Erythema nodosum (EN) (red nodules) is an inflammation of the fat cells under the skin (panniculitis). It causes tender, red nodules that are usually seen on both shins. EN is an immunologic response to a variety of different causes.
Erythema nodosum occurs 3-6 weeks after an event, either internal or external to the body, that initiates a hypersensitivity reaction in subcutaneous fat . EN is frequently associated with fever, malaise, and joint pain and inflammation. It presents as tender red nodules on the shins that are smooth and shiny. The nodules may occur anywhere there is fat under the skin, including the thighs, arms, trunk, face, and neck . The nodules are 1-5 cm in diameter, and individual nodules may coalesce to form large areas of hardened skin.
As the nodules age, they become bluish purple, brownish, yellowish, and finally green, similar to the color changes that occur in a resolving bruise. The nodules usually subside over a period of 2–6 weeks without ulceration or scarring.
Dermatophytids are similar skin lesions that result from a fungus infection such as ringworm in another area of the body.

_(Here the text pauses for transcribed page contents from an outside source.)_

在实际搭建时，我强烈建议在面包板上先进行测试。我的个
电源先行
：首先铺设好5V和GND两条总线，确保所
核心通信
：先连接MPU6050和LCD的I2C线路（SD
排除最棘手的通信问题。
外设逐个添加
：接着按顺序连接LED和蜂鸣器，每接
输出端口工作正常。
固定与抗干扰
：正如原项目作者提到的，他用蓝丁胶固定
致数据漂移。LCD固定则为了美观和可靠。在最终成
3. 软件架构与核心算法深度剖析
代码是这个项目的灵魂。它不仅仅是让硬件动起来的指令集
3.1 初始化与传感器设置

Diagnosis is clinical. A deep punch biopsy or an incisional biopsy may be performed in cases where the diagnosis is unclear. Microscopic examination will reveal a septal panniculitis with acute and chronic inflammation in the fat and around blood vessels.

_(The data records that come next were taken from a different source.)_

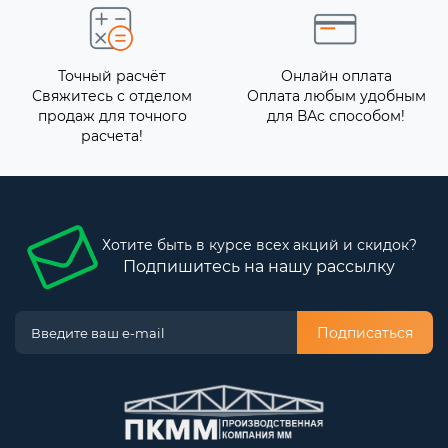
Точный расчёт
Онлайн оплата
Свяжитесь с отделом
Оплата любым удобным
продаж для точного
для ВАс способом!
расчета!
Хотите быть в курсе всех акций и скидок?
Подпишитесь на нашу рассылку
Подписаться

The ESR is initially very high, and falls as the nodules fade. The ASO titer is high in cases associated with a streptococcal throat infection. A chest X-ray should be performed to rule out pulmonary diseases. Hilar lymphadenopathy may be due to tuberculosis, sarcoidosis, or Löfgren syndrome (a form of acute sarcoidosis with erythema nodosum , parotid swelling and bilateral hilar adenopathy, often accompanied by joint symptoms).

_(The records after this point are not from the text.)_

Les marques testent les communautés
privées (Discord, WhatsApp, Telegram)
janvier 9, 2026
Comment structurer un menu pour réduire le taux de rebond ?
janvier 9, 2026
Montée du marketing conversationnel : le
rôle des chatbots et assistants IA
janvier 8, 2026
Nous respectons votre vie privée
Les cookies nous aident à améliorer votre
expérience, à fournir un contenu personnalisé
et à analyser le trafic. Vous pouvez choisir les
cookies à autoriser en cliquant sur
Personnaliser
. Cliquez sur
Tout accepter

Erythema nodosum is the most common form of panniculitis (inflammation of the subcutaneous fat). The peak incidence of EN occurs between 20-30 years of age. Women are 3-6 times more commonly affected than men.
Treatment should focus on the underlying cause. Symptoms can be treated with bedrest, leg elevation, compressive bandages, wet dressings, and nonsteroidal anti-inflammatory agents (NSAIDs). NSAIDS are usually more effective at the onset of EN versus with chronic disease.
Potassium iodide can be used for persistent lesions whose cause remains unknown. Corticosteroids and colchicine can be used in severe refractory cases (Yurdakul et al, 2001).